When organizations adopt a hybrid IT approach, they tend to face security, data sovereignty, service availability and latency concerns. Transmission of data over the network is vulnerable to eavesdropping and data breaches attacks that circumvent mutual authentication by impersonating endpoints. To prevent security incursions, organizations must encrypt communications and data.
Hybrid IT environments call for more due diligence when it comes to compliance. Both the in-house and cloud services must adhere to strict compliance parameters. And, since data moves back and forth in a hybrid model, maintaining compliance is difficult. Further, hybrid IT can give rise to unprotected APIs. This can expose sensitive data to breaches or attacks that exploit an authorization token to manipulate personal information and data. This vulnerability is a major cause of concern in enterprise mobility management and BYOD transmissions over unsecured connections.
Now, that you are aware of potential hybrid IT threats, the question that must be explored is, how can one take control of their hybrid data to make intelligent operational and strategic decisions while overcoming complexity and delivering value?
The simple answer to overcoming the key barriers is self-service integration.
Overcoming Hybrid IT Barriers with Self-Service Integration
Self-service integration solutions optimize companies’ technology stack. Its unique business user capability empowers users automate anything and everything they can, implementing not only infrastructure as code but security as code too. IT squads become free from the burden of building and maintaining connections and focus on maintaining control and governance instead.
Business users can rely on self-service integration to easily integrate in-house and cloud environments, allowing seamless operability within and beyond. They can easily combine the data from disparate sources into a unified set to use it for extracting high-quality, data-driven insights. The resulting integrated environment streamlines processes and workflows, eliminating delay or disruptions in toto.

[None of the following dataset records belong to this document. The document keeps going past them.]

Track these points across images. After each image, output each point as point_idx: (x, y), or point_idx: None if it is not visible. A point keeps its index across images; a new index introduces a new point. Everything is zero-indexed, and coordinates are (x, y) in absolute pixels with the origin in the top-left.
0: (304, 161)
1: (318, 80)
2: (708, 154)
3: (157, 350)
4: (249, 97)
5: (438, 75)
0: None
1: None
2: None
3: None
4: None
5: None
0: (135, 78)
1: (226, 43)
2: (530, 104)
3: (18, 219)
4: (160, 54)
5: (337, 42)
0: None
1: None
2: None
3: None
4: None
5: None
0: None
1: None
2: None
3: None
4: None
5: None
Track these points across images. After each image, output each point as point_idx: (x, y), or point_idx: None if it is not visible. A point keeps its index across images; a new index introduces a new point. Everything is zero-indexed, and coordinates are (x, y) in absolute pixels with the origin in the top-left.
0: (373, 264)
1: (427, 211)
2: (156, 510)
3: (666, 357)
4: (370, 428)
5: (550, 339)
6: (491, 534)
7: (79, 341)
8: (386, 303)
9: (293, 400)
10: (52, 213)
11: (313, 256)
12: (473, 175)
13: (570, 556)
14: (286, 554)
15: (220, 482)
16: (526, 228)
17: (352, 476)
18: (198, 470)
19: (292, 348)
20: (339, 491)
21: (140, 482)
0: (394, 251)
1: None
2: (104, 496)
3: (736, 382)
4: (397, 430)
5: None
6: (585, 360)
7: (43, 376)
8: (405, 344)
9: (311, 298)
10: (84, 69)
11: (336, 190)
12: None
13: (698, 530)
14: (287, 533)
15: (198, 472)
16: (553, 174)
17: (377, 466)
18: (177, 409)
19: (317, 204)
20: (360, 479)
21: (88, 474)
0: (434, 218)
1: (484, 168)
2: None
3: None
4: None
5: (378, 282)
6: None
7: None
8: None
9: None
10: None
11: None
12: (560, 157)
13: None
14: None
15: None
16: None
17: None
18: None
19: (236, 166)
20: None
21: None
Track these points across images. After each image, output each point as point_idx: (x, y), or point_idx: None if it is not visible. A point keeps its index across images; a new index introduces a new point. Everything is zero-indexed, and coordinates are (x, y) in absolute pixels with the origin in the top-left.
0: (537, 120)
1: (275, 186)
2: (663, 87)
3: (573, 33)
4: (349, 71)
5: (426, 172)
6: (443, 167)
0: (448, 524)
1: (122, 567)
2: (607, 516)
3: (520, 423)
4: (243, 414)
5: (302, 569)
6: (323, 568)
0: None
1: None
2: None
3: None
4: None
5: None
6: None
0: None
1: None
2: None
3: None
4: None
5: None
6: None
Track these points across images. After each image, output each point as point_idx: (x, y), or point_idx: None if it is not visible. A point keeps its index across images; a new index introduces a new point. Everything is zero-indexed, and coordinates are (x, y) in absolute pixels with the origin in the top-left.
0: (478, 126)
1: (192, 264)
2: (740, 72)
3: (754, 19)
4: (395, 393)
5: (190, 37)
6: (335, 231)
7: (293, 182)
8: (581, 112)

Pre-built application connectors and shared templates hosted in a self-service integration platform allow users integrate hybrid data carefully into a unified set in minutes, streamlining business intelligence and decision-making. Its end-to-end encrypted environment feature allows only the authorized and authenticated users to access hybrid data (in motion and at rest) for analysis and usage. Encrypting the hybrid IT environment solves security problems, eliminating the risk of breaches altogether.
Further, its low-code, reusable, integrations and APIs speed up data movement across the organization’s hybrid IT landscape and allow users handle data outage without delay or any discrepancy.Users can gain end-to-end visibility into workflow and tasks with a monitoring dashboard, ensuring compliance and flexibly adapting processes to changing business requirements. As a result, users can drive value across business ecosystems and deliver seamless experiences for customers, partners, and employees. In short, they can achieve the right balance between data security and performance, accelerating ROI and making organizations easier to do business with.